- [What is needed]
Search the records for the string "helyezéseit" and copy every line in which it appears.

─── Data for analysis ───

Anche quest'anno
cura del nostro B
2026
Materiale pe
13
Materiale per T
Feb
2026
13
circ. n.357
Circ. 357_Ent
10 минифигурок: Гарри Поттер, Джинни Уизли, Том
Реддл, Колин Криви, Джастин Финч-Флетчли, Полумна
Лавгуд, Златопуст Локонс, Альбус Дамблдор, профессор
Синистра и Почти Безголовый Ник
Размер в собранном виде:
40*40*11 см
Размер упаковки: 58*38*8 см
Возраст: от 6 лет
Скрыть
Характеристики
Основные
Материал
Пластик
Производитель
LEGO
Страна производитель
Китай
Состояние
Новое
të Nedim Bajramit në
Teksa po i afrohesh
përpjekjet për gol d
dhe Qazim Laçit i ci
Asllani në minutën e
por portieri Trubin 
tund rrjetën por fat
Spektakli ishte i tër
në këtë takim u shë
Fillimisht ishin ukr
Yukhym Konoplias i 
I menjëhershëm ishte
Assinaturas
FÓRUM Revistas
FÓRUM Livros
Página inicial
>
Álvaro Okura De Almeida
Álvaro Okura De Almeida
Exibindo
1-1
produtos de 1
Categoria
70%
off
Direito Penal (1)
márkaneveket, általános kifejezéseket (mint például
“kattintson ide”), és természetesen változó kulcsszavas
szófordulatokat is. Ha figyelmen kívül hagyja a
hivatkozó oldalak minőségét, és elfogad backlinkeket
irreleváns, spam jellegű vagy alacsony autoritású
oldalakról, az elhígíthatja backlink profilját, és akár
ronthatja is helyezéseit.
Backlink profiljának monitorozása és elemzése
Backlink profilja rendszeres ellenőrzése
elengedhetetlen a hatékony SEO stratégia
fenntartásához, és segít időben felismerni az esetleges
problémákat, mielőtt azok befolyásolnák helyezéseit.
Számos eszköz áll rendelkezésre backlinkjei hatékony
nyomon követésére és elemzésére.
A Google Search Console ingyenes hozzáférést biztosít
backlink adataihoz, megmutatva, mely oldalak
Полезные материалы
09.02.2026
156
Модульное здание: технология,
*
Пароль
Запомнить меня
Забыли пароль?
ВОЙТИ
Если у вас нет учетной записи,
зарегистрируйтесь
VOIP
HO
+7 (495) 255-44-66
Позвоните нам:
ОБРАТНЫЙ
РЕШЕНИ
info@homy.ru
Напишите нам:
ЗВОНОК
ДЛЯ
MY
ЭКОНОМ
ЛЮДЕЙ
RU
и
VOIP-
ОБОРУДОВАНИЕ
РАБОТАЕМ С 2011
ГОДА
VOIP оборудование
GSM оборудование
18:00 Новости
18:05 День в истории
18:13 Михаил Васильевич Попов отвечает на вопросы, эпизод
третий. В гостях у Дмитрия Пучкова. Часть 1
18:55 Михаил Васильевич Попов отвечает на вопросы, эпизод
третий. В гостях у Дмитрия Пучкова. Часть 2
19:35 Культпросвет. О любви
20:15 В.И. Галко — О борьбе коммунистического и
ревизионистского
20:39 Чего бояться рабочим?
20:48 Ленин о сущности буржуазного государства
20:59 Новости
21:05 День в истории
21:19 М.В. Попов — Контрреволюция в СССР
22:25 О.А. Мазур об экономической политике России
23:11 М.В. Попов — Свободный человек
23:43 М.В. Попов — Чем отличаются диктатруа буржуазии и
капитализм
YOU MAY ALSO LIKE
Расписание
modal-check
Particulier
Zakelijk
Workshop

───

- [Output]
ronthatja is helyezéseit.
problémákat, mielőtt azok befolyásolnák helyezéseit.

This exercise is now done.